**What is being asked**
Copy the records from the line with "Time in Bed" through the end, both included, replacing "chart" with "graph" and changing nothing else. Leave the pictures out.
************
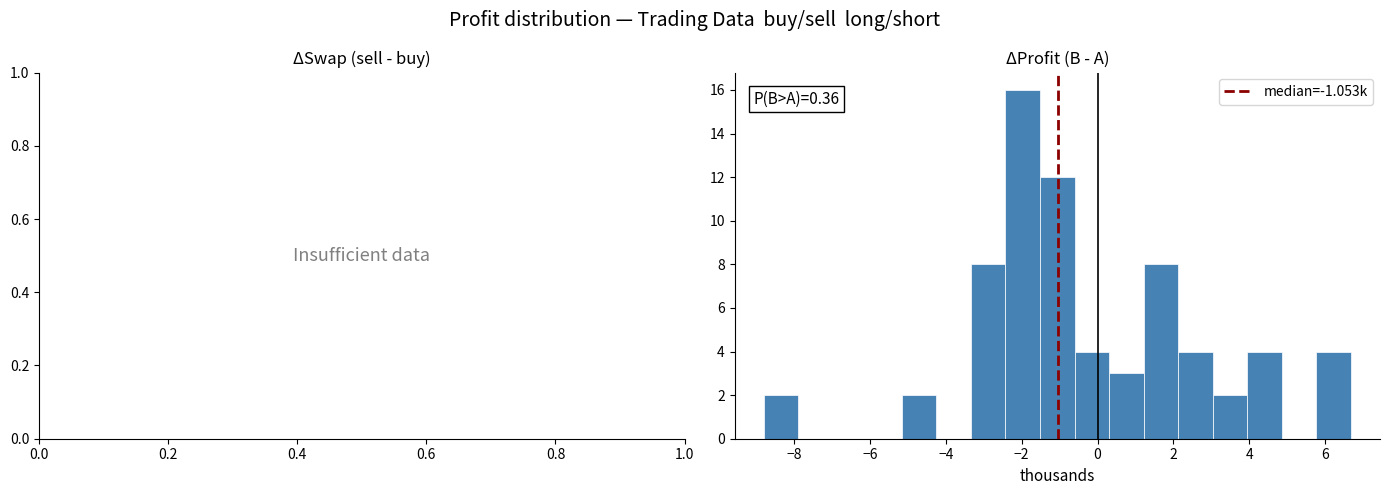

Over which range of the x-axis is the bar tallest?

-2.4 to -1.6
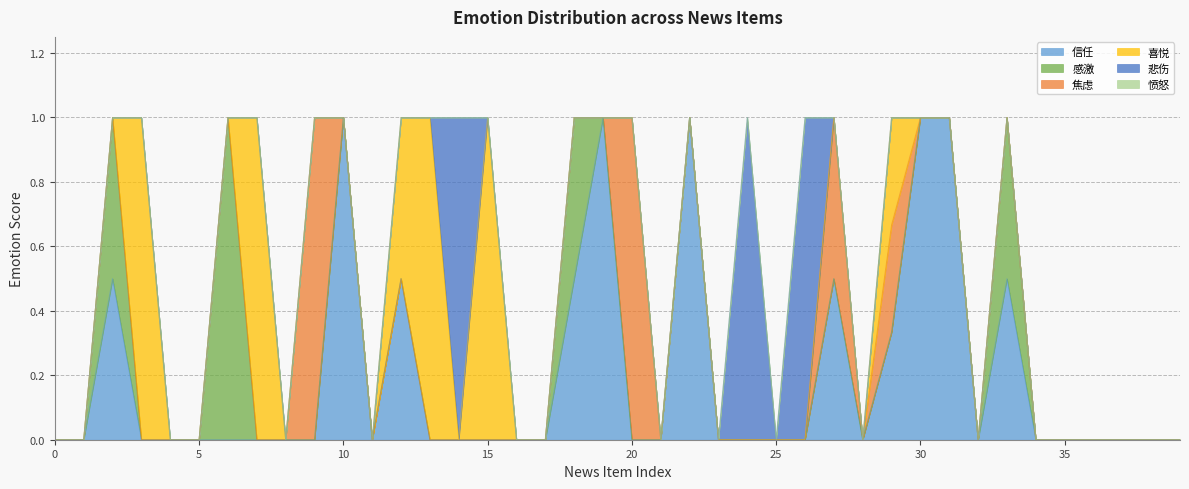

Which label corresponds to the largest value in the chart?

10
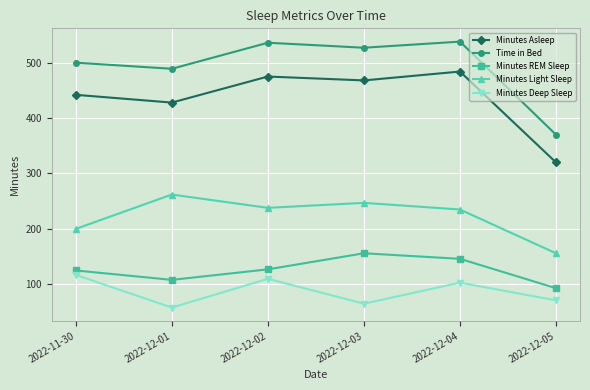

Which series has the largest total across all categories?

Time in Bed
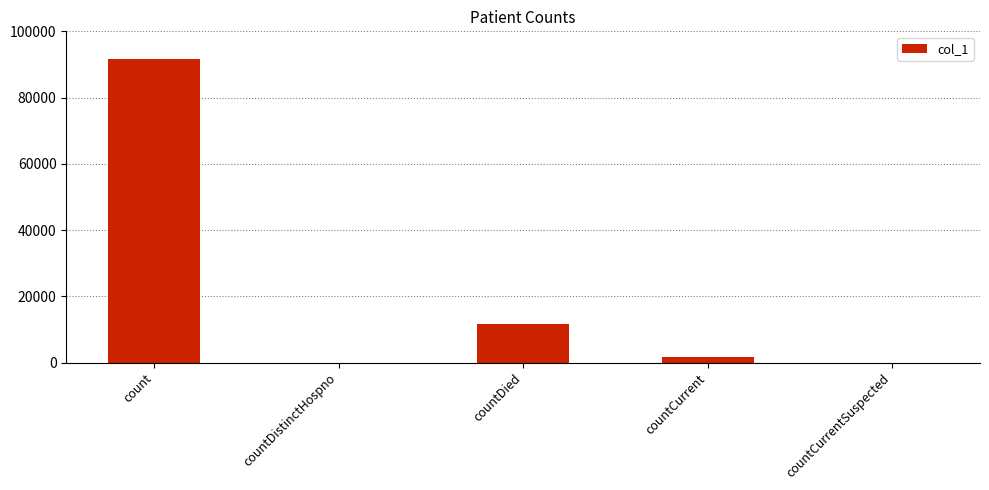

Reading left to right, list all the values displayed in this chart.

91508	0	11486	1820	0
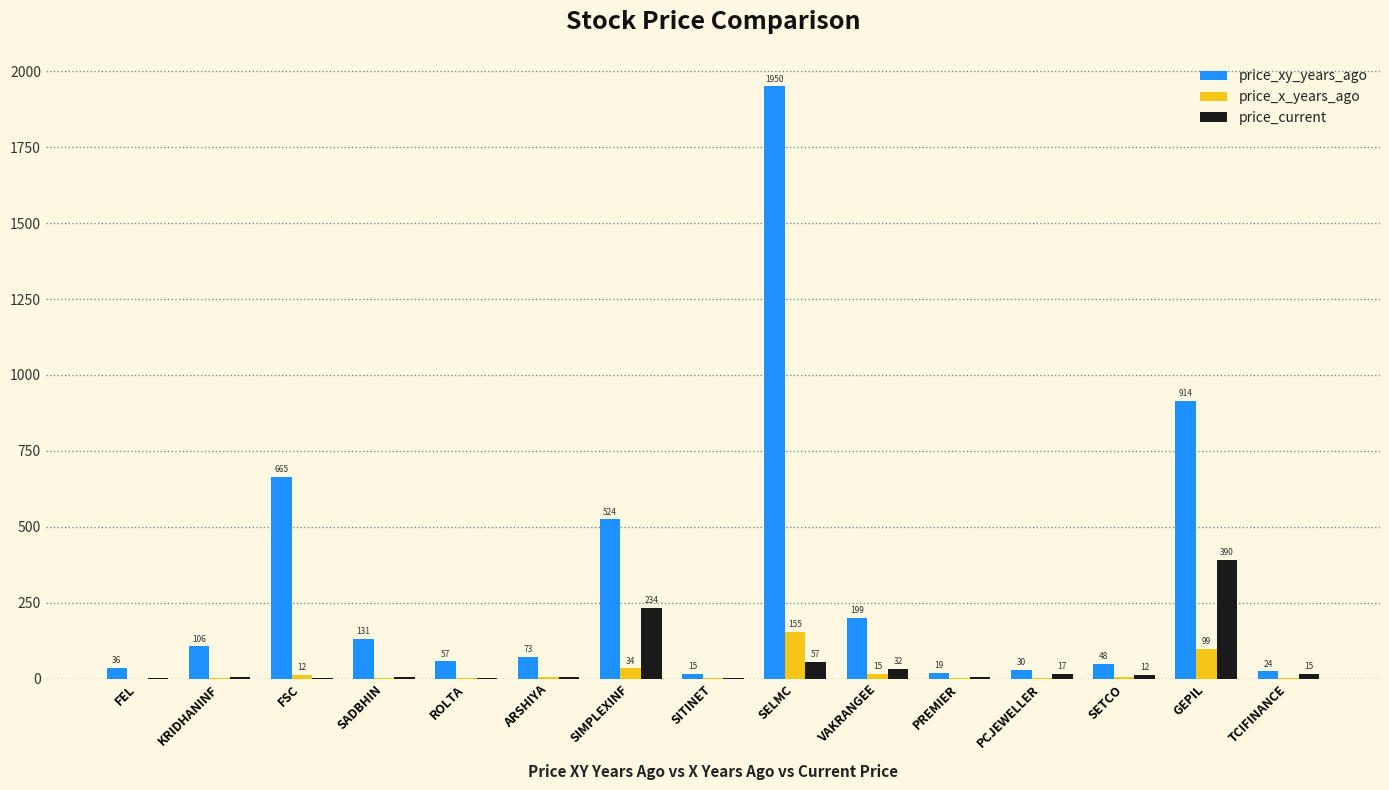

The price_current series shows 15.2 at TCIFINANCE. True or false?

True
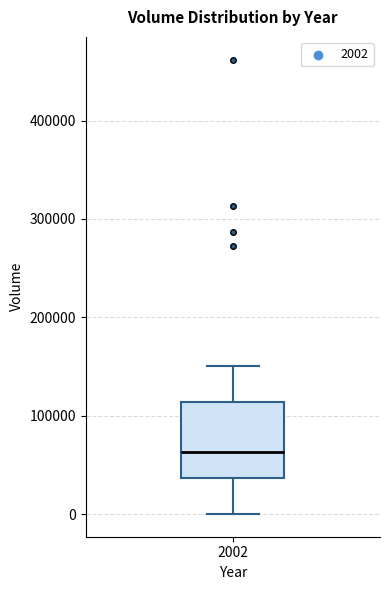

Where does the median line of the box at x = 2002 sit on the y-axis? The values are not printed on the chart, so give them approximately, as read against the axis.

60000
************
**Your solution**
Time in Bed

Reading left to right, list all the values displayed in this graph.

91508	0	11486	1820	0

The price_current series shows 15.2 at TCIFINANCE. True or false?

True

Where does the median line of the box at x = 2002 sit on the y-axis? The values are not printed on the graph, so give them approximately, as read against the axis.

60000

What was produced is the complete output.